Parla il figlio di Gillo Pontecorvo, Marco, e in particolare del film Kapò, un lavoro difficile, perché raccontava l’orrore dei lager da un punto di vista non ancora affrontato per l’epoca. Eravamo nel 1960 quando venne portata nelle sale la storia di chi, come vittima del carnefice, si ritrova al suo fianco senza volerlo.
Quello del kapò era forse il ruolo più orrendo per chi, da deportato, doveva collaborare con i nazisti. Qualcuno impazziva, qualche altro si abbrutiva più dei carnefici, altri non ce la facevano.
Un film ancora attuale
Ma Kapò è anche una storia attuale, perché di ruoli del genere ce ne sono in tutte le guerre. Catturata assieme ai suoi genitori a Parigi, la ragazzina Edith si ritroverà ad Auschwitz senza nessuna possibilità di rivederli, se non verso la porta delle camere a gas.
Tra i vari risvolti del kapò, ci fu anche il sacrificio, come nel film, con Edith che sacrificherà se stessa per salvare gli altri. Non andò sempre così, e alcuni kapò si dimostrarono più odiosi degli stessi nazisti.

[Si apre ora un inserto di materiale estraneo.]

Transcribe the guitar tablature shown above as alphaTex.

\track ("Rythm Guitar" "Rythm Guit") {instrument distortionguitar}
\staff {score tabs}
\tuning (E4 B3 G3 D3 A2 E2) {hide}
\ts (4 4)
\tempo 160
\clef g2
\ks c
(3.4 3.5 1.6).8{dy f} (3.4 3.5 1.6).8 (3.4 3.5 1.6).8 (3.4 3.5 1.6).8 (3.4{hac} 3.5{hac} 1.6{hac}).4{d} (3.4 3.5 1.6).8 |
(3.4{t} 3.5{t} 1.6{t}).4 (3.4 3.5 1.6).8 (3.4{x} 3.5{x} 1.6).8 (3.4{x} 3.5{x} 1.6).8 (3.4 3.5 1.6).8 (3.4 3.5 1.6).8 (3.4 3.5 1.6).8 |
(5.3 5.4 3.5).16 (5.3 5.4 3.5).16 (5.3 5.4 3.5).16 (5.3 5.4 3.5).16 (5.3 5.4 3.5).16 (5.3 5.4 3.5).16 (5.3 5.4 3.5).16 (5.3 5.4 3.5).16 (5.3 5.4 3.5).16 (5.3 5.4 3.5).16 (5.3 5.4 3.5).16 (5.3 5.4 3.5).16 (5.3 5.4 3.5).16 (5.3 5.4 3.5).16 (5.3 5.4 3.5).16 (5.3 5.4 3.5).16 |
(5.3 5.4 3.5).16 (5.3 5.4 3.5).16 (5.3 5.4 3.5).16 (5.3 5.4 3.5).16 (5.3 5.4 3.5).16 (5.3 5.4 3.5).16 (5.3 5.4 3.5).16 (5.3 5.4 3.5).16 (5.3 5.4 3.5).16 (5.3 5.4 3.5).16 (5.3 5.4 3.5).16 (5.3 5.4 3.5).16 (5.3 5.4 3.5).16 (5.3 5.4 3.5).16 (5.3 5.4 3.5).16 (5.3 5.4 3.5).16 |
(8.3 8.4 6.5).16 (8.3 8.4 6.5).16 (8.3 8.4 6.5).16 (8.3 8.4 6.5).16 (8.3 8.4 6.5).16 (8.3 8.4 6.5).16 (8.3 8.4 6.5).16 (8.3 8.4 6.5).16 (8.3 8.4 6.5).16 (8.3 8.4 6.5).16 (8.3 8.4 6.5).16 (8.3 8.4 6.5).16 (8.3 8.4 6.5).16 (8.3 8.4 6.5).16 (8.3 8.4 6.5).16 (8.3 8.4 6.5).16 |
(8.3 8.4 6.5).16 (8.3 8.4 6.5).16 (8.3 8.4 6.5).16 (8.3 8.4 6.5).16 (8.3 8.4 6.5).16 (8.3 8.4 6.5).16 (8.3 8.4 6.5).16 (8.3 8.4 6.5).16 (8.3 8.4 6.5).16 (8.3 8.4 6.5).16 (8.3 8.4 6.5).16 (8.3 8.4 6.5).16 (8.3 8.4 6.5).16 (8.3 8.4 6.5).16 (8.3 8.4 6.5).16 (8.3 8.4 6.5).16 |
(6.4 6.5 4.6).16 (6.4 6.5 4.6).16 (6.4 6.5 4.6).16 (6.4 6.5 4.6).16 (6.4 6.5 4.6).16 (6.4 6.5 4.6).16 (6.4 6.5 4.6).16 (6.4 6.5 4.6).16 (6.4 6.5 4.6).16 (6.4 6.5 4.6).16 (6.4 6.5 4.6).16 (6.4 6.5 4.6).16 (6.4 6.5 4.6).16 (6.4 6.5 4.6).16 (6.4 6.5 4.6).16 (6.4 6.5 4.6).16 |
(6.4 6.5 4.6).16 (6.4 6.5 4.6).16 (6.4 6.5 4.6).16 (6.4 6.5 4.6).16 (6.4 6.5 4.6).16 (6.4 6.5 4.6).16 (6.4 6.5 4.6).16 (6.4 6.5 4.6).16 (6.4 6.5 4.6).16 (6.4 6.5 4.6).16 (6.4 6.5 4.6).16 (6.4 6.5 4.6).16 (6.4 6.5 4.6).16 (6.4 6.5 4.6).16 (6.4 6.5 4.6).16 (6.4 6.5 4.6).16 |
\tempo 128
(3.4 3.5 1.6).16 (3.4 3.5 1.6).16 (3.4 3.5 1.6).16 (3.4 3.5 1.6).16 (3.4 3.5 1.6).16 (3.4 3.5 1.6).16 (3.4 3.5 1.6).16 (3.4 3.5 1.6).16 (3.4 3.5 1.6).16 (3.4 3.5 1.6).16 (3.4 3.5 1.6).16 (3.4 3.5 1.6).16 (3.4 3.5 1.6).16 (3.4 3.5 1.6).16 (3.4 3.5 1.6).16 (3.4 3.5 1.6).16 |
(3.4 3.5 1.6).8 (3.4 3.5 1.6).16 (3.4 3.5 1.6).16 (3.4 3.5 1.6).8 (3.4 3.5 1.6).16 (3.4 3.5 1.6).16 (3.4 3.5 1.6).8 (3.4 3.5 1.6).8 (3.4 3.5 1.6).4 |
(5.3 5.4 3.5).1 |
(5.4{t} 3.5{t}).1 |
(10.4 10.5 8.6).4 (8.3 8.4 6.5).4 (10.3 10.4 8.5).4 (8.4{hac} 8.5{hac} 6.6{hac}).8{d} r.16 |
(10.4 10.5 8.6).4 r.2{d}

Ma non Edith, che nel film riuscirà a diventare Nicole, e a passare da ebrea a criminale comune, grazie ad un dottore del campo. Trasferita in Polonia, diventerà kapò in un campo di lavoro, ma aiuterà a fuggire gli stessi prigionieri che avrebbe dovuto sorvegliare.
Un film difficile, come conferma lo stesso figlio Marco, che ricorda il padre e la lavorazione di questo capolavoro che viene riproposto in versione restaurata alla Festa di Roma:
“Mio padre era testardo come un mulo, non andava avanti se non era convinto di qualcosa”.
Al festival del cinema della Capitale saranno festeggiati i cento anni del regista che ci ha lasciato nel 2006.
Il figlio Marco ripercorre la genesi del film, nato dopo la lettura di Se questo è un uomo di Primo Levi, con la sceneggiatura scritta assieme a Franco Solinas, non senza difficoltà e divergenze:
“Su un tema in particolare, perché Solinas voleva che Edith si innamorasse di uno dei prigionieri ma mio padre era contrario. La storia si svolgeva in un campo di lavoro nazista, una situazione ben diversa da un campo di sterminio, e gli sembrava fuori luogo una storia d’amore in quella realtà. Hanno litigato e non si sono parlati, ma dopo due giorni si sono incontrati dicendo l’uno all’altro ‘avevi ragione tu’, hanno trovato una soluzione e sono andati avanti”.